-- Extracted text follows --
September 19, 2013

I Remembered That I Love To Read!

I had been playing a lot of Candy Crush. And watching a lot of old Biggest Loser episodes on Hulu. But not doing much reading, other than review stuff for Shelf Awareness.

Then suddenly, last Saturday night, I remembered that I love reading. In the next eighteen hours I read three whole books and started a fourth. (It helped that it was a weekend and there was a daddy home from work for Eleanor to pester, which left me much more reading time than usual during the day!)

I think what helped me break through my rut was that I finally got to Eleanor and Park, which was really good, but rather sad. The fact that it was good make me want to keep reading good books. The fact that it had some tragic moments made me want to read something light/ happy to counteract it.

So here are some brief reviews of what I read last weekend:

Eleanor and Park by Rainbow Rowell. Star-crossed teenage love, set in 1986, I thought this book was almost worth all the hype. I was adoring it, and would've given it 5 stars, but I didn't love the understated ending. After all the drama that Park and Eleanor went through, I wanted something more emphatic. Rating: 4 out of 5 stars.

Faro's Daughter by Georgette Heyer. I wanted to stay in the romantic vein; but with more laughter. So I turned to my favorite author, and re-read one of hers that I haven't read in years. Deborah Grantham is a spunky heroine, who's not afraid to stand up to the rich Mr. Ravenscar, even though she's only "faro's daughter" (aka she helps her aunt run a gambling house - decidedly not something that single women of high class normally did). Rating: 4 out of 5 stars.
-- Extracted text concluded --
■ Complete the following:
- A) From the post about rediscovering reading, reproduce the part that opens with the words containing "Then suddenly, last" and closes with "to counteract it.".
- B) Which characters are named in the two book reviews in the post about rediscovering reading?
- C) According to the post about rediscovering reading, in what year is Eleanor and Park set?
-- Dataset records follows --
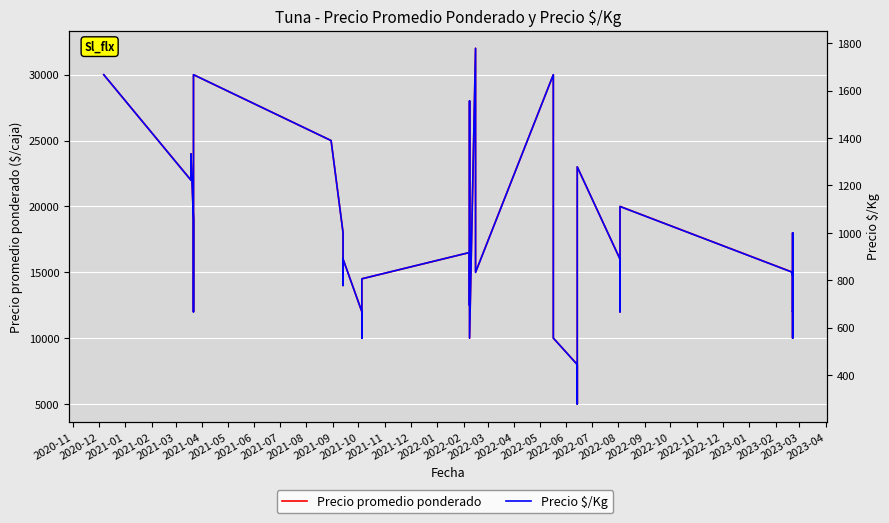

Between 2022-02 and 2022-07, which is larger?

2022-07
-- Dataset records concluded --
-- Dataset records follows --
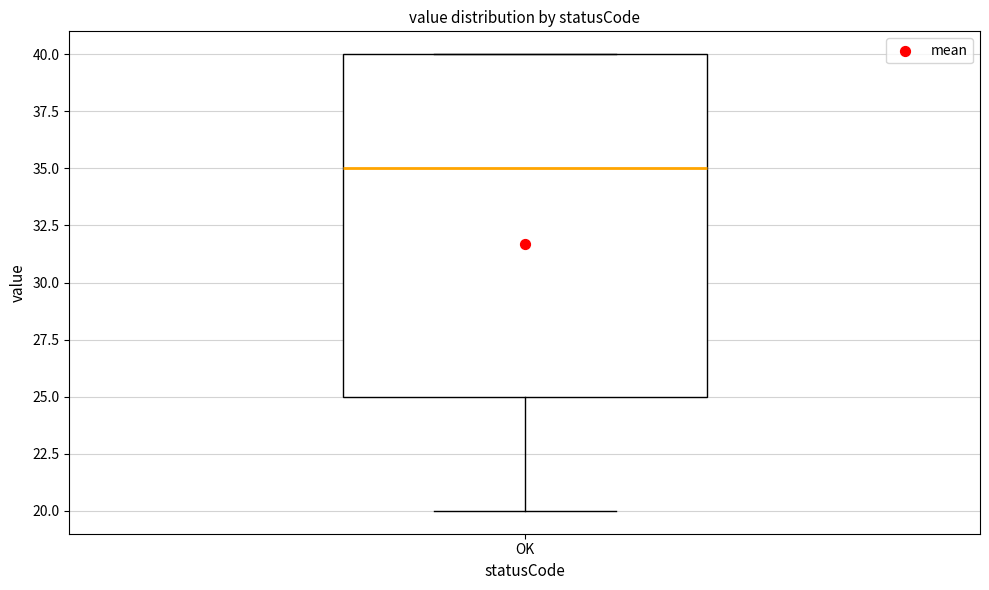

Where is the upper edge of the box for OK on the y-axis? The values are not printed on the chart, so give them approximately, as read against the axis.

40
-- Dataset records concluded --
■ Outputs in order:
- A)
Then suddenly, last Saturday night, I remembered that I love reading. In the next eighteen hours I read three whole books and started a fourth. (It helped that it was a weekend and there was a daddy home from work for Eleanor to pester, which left me much more reading time than usual during the day!)

I think what helped me break through my rut was that I finally got to Eleanor and Park, which was really good, but rather sad. The fact that it was good make me want to keep reading good books. The fact that it had some tragic moments made me want to read something light/ happy to counteract it.

- B) Park, Eleanor, Deborah Grantham, Mr. Ravenscar

- C) 1986